Situation 0: All you know is that you have a ticket and 1-in-a-million odds. Use $E_0$ as shorthand for the evidence available to us in Situation 0.

Situation 1: Your friend tells you they think you won! You ask why, and they say, “Oh, I just have a really good feeling about it.” Use $E_1$ as shorthand for the evidence available to us in Situation 1.

Situation 2: Your friend tells you that they saw the lottery number in the news, and they remembered a few of the numbers on your ticket and that you got those right, but they don’t remember the rest of your ticket. Use $E_2$ as shorthand for the evidence available to us in Situation 2.

Situation 3: You watch the news and see the lottery ticket announced, and you check your ticket and the numbers all match! Use $E_3$ as shorthand for the evidence available to us in Situation 3.

One important thing to note upfront about all of this is that $P(W)$ is the same in all four situations – it is exactly one chance in a million. But, as we learn more and more about the winning ticket number, the way we think about our chances of winning changes. Here is how one might think about the various ways of calculating $P(W | E)$ for these situations.

• In Situation 0, we have no evidence at all, so $P(W | E_0)$ is just $P(W)$. Since we don’t have any evidence, nothing changes.
• In Situation 1, the evidence from our friend is pretty unconvincing. But, there is a slim, slim chance that they already know you’re going to win for some reason and they are just trying to conceal their excitement. This is a very unlikely scenario, but it is possible, so $P(W | E_1)$ is a miniscule amount larger than $P(W)$ – but it doesn’t really make that much of a difference.
• In Situation 2, we have some concrete information from a fairly reliable source. We don’t have enough to know whether we won or not, but $P(W | E_2)$ will be much larger than $P(W)$, but will still be pretty small.

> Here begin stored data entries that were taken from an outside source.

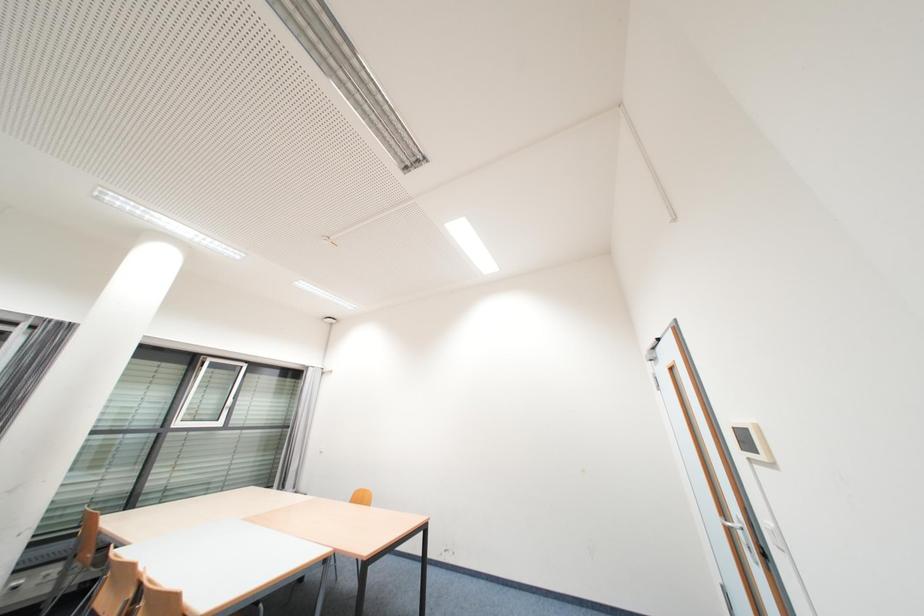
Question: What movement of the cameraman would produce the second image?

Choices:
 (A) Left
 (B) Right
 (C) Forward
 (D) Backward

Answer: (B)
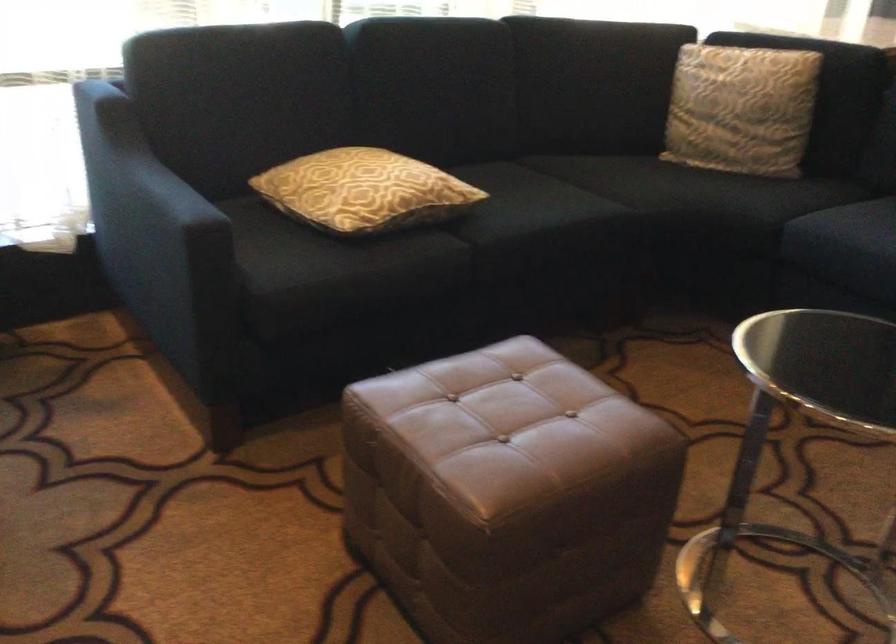
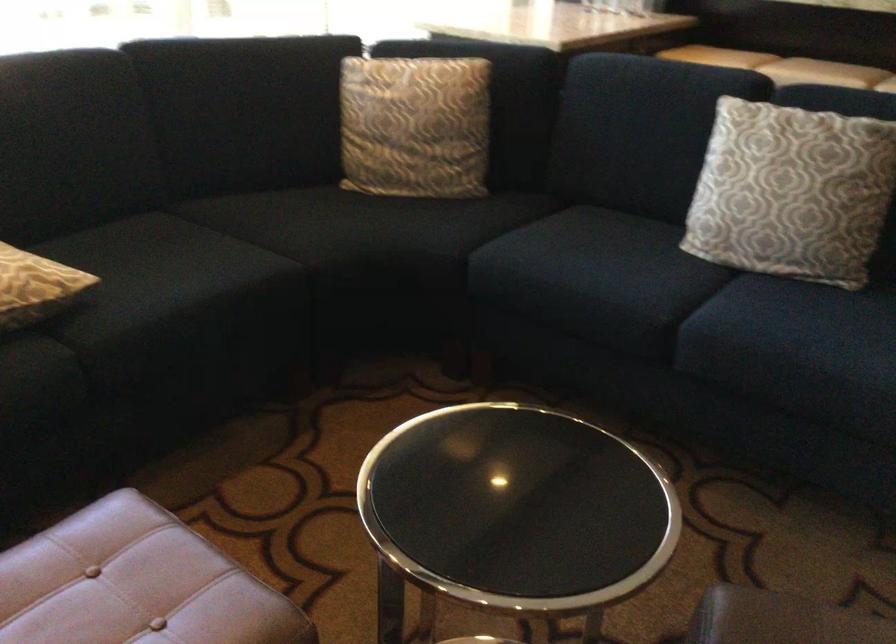
Find the pixel in the second image that matches point (437, 196) in the first image.

(35, 287)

Perhaps it will be something around 0.1% or so – much better than the 0.0001% we started with, but still not particularly good.
• In Situation 3, the if we read the TV screen correctly, and if this was really a new channel, then we definitely won the lottery. So, $P(W | E_3)$ is almost all the way up to 100% – the only doubts left would be whether we read our ticket correctly. Perhaps it is about 99.9%.

In terms of Bayes’ theorem,

$P(W | E_0) = \dfrac{P(E_0 | W)P(W)}{P(E_0)} \approx \dfrac{1*P(W)}{1} = P(W),$

$P(W | E_1) = \dfrac{P(E_1 | W) P(W)}{P(E_1)} \approx \dfrac{1*P(W)}{\text{number barely less than 1}} = P(W) + \text{very small number}.$

$P(W | E_2) = \dfrac{P(E_2 | W) P(W)}{P(E_2)} \approx \dfrac{1 * P(W)}{0.1} = 1000 P(W) = 0.1%,$

$P(W | E_3) = \dfrac{P(E_3 | W) P(W)}{P(E_3)} \approx \dfrac{0.999 * P(W)}{P(W)} = 99.9%.$

Something that is also worth noting here is that nothing particular “extraordinary” was required to leap from 0.0001% all the way up to 99.9%. All that happened is that we watched the news, and the fact that the news announced the correct lottery number is nothing surprising at all. This serves to debunk the claim that we sometimes see that “extraordinary claims require extraordinary evidence.” This is a false mantra, because it neglects the impact of Bayes’ theorem.

Conclusion

When thinking about how evidence affects the likelihood of various beliefs, it is important to remember the balance that Bayes’ theorem gives us. Every idea must be thought of as likely or unlikely not in a vacuum, but in light of the available alternative ideas.